* _Texte d'étude_
§ §

Ces pères et ces mères de famille ont cru à une farce de mauvais goût. Il leur a fallu vérifier et remonter l’information voire la rumeur qui circulait depuis pour avoir la certitude que l’injonction provenait du président de la République, monsieur Bassirou Diomaye Faye, avant de procéder à l’occupation de ces maisons en toute illégalité, qui pourtant devraient accueillir d’autres familles également victimes des inondations. La plupart de ces gens-là ont une image voire une vision assez féerique du Projet pour croire que tout, vraiment tout est possible avec l’arrivée au pouvoir du parti de Pastef - Les Patriotes. Rien n’est impossible ni de trop pour ces fervents militants, qui ont non seulement sué sur le terrain des mobilisations et des affrontements avec les forces de l’ordre, mais qui ont été également intoxiqués de lacrymogènes et pourchassés partout des artères de la Capitale pour faire triompher le Projet contre vents et marées. Une occupation illégale somme toute tolérée par l’actuel régime et qui frise l’indécence et l’arbitraire.

§ §

* _Données extraites_
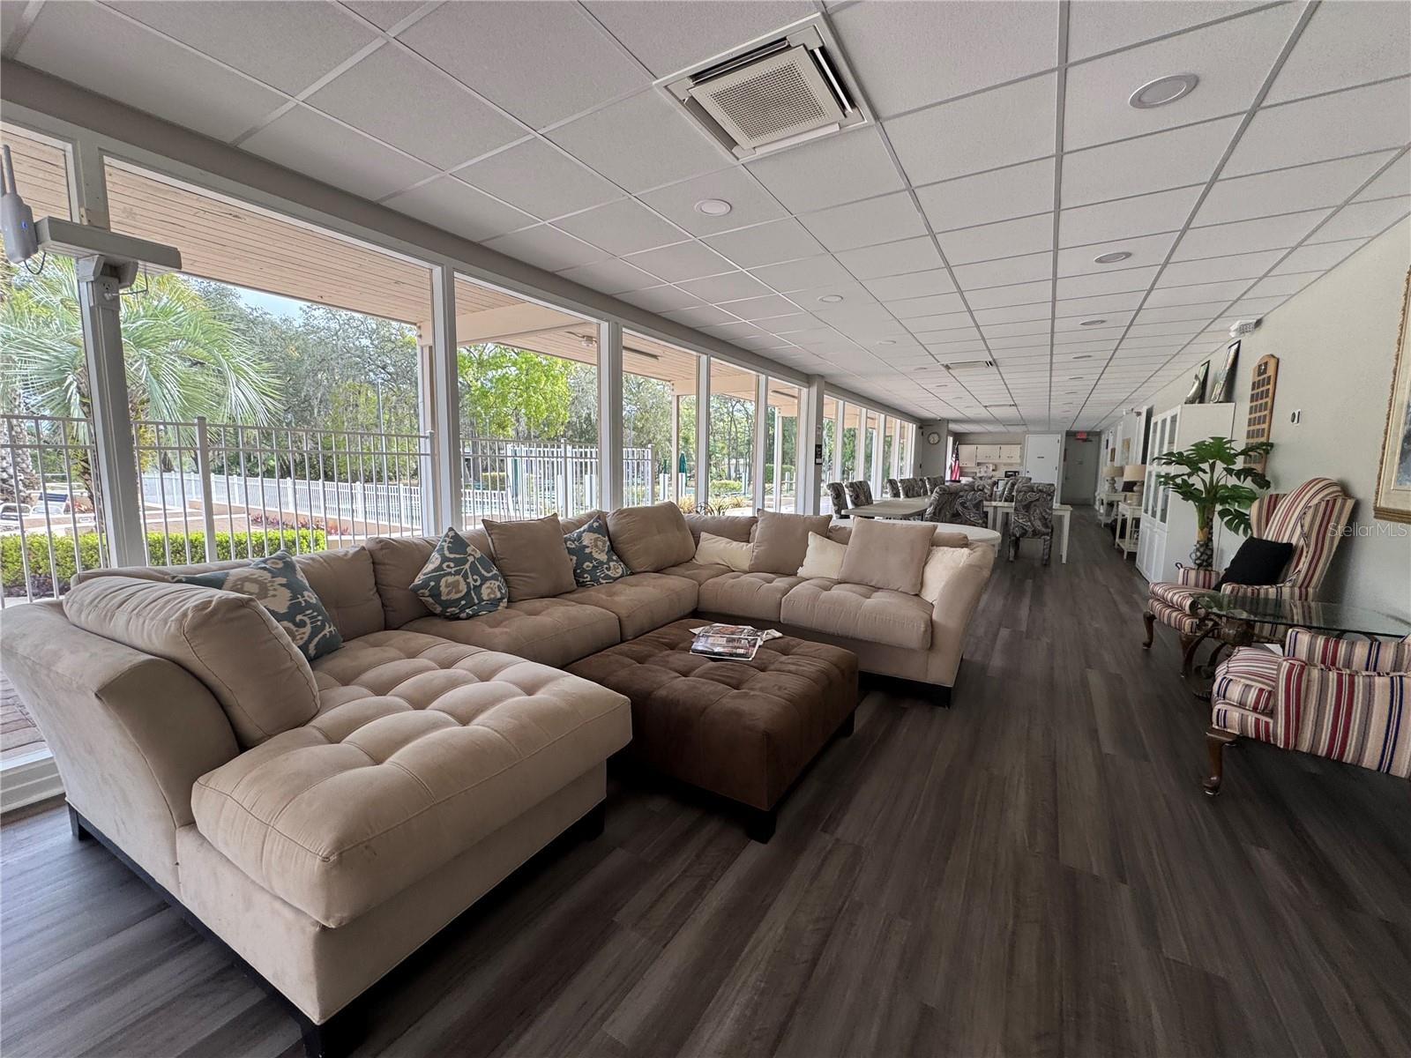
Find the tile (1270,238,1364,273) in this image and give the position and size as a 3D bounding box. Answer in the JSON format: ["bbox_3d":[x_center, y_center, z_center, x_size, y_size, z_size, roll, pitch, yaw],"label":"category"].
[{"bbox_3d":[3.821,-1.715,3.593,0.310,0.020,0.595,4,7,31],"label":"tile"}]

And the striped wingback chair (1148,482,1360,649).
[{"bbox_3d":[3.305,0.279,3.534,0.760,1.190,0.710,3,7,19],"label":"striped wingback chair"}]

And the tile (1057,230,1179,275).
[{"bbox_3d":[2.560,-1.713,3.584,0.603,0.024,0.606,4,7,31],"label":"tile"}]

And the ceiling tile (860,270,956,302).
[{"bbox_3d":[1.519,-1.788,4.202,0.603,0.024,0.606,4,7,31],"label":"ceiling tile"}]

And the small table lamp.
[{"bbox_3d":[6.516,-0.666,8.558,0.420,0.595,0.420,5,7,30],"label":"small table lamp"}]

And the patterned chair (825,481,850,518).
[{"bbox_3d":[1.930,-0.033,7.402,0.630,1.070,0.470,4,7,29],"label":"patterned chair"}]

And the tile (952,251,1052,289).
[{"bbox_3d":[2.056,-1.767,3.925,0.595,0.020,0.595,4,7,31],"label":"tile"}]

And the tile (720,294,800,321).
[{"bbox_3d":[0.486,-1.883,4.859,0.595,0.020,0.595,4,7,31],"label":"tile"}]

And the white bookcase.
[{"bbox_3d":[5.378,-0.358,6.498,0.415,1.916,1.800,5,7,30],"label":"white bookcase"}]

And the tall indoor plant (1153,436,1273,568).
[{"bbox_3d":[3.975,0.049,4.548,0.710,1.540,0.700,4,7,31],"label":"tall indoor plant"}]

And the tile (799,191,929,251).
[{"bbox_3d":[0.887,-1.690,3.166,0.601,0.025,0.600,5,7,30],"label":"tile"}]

§ §

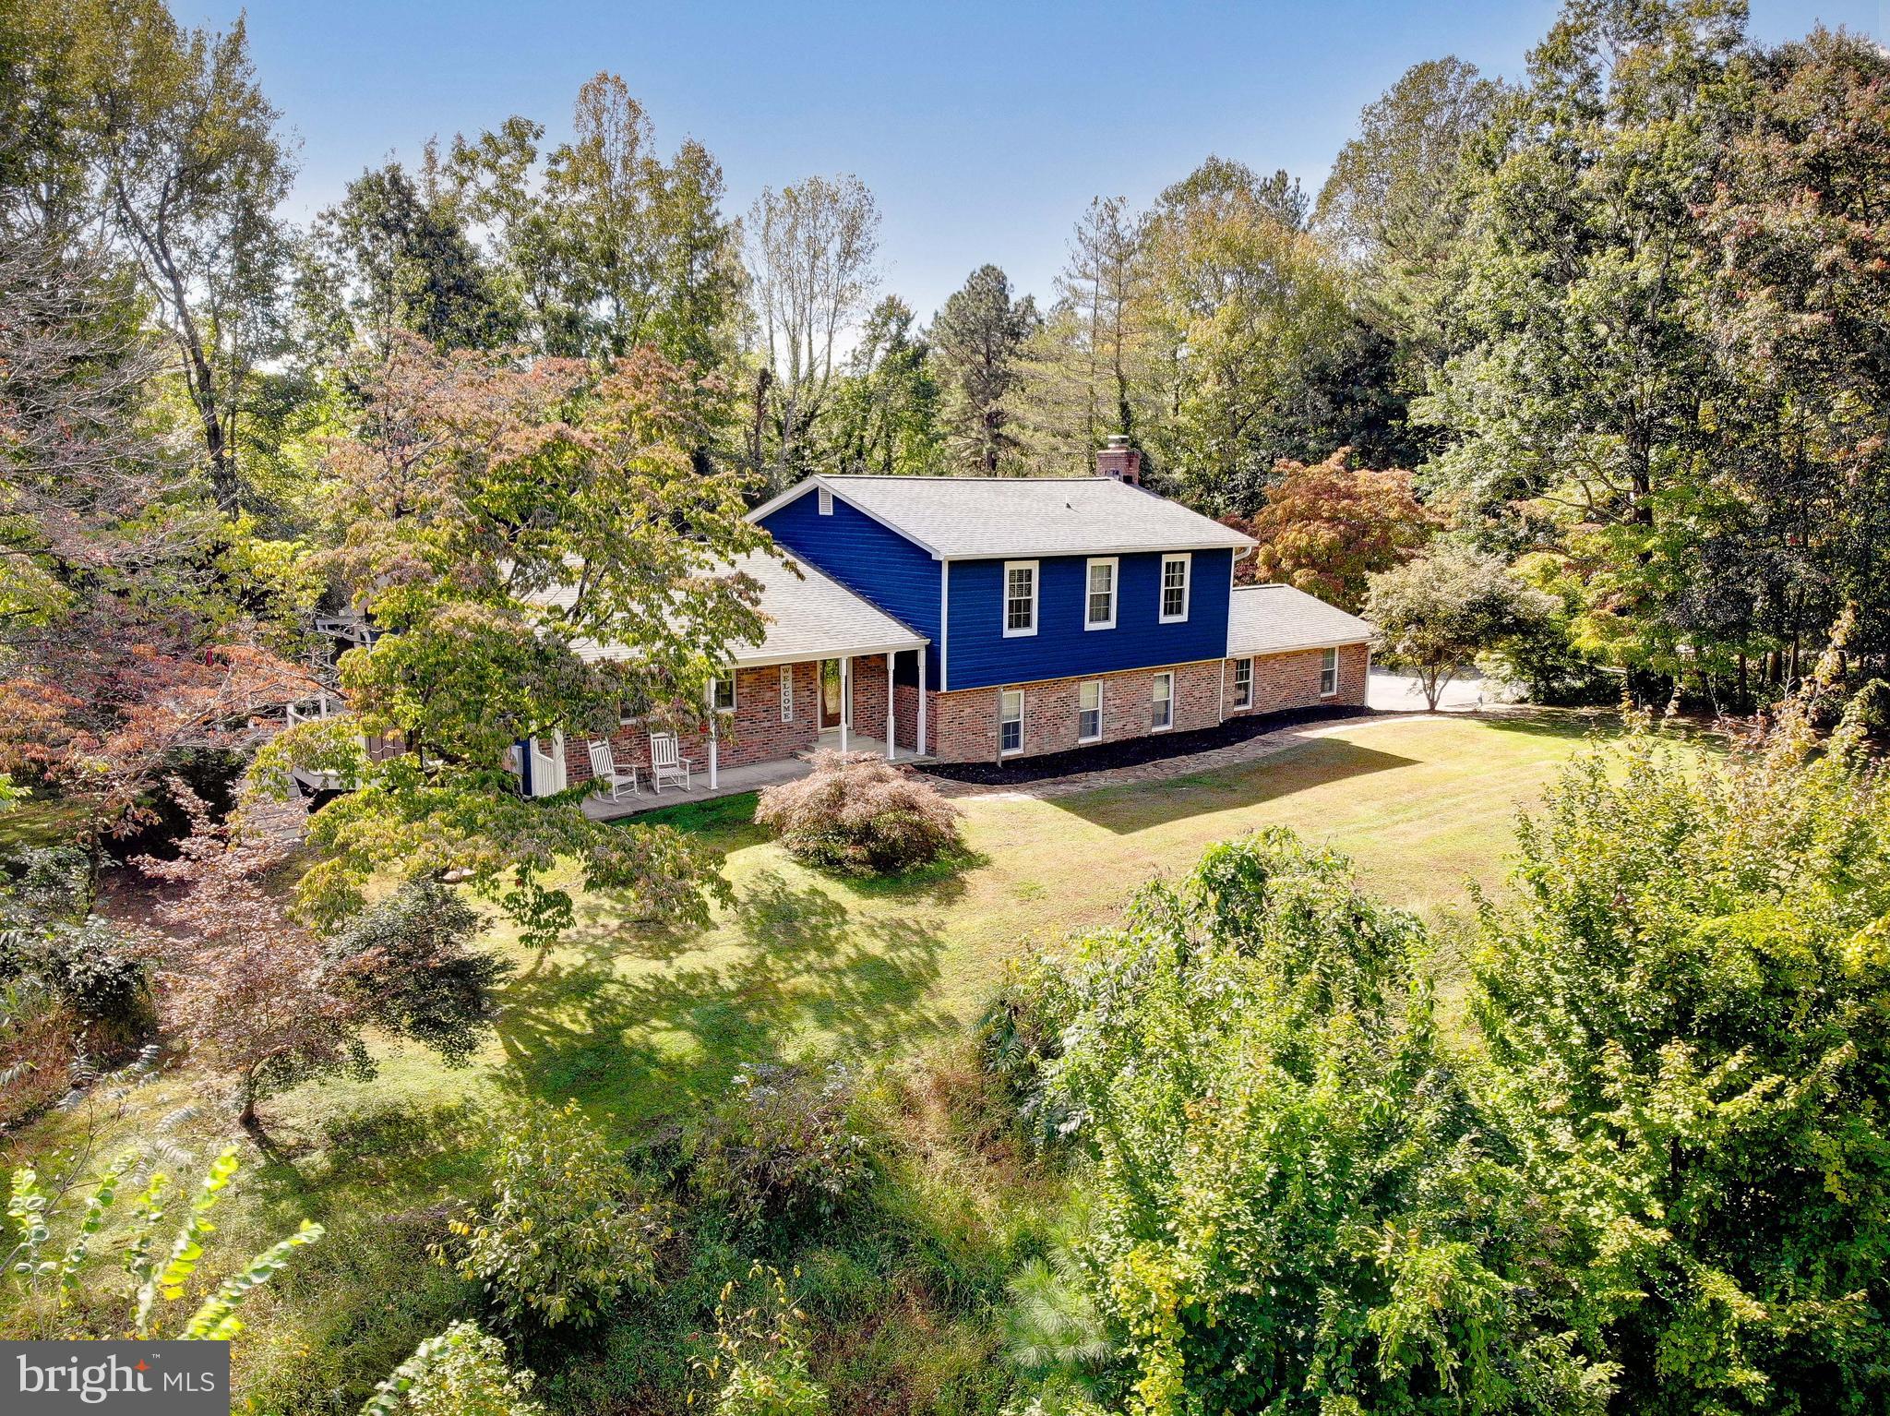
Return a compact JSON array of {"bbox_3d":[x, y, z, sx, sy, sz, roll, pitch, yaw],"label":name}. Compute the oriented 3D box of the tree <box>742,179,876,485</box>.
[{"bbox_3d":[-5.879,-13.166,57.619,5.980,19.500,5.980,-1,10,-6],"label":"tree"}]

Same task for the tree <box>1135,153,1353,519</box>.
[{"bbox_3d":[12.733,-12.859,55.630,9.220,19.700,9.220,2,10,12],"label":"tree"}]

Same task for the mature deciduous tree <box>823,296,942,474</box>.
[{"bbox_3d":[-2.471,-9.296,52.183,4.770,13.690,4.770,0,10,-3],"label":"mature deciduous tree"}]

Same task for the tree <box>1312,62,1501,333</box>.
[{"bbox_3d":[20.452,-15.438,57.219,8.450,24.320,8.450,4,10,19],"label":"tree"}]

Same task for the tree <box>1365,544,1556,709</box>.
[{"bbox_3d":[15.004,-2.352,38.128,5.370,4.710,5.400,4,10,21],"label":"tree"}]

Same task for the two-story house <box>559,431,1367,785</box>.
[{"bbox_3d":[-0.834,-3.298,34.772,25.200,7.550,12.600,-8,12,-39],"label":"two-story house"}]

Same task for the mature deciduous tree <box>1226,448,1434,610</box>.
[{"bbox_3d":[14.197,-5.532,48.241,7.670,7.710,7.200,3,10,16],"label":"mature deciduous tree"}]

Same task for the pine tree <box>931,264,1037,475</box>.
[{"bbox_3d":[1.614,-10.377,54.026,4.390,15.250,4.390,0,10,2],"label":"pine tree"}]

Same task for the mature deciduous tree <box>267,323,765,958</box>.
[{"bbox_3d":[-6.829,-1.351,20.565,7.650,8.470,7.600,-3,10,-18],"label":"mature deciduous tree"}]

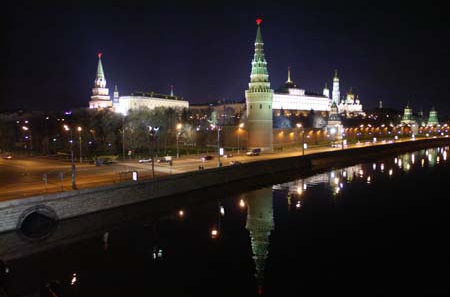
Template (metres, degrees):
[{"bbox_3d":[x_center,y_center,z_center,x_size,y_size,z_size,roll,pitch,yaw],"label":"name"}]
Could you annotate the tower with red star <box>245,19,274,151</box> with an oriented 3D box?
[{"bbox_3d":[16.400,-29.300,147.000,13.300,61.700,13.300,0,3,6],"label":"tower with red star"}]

§ §

Traduisez en anglais cette phrase du texte d'étude : « La plupart de ces gens-là ont une image voire une vision assez féerique du Projet pour croire que tout, vraiment tout est possible avec l’arrivée au pouvoir du parti de Pastef - Les Patriotes. »

Most of these people have an image, even a rather fairy-tale vision, of the Project, enough to believe that everything, truly everything, is possible now that the Pastef - Les Patriotes party has come to power.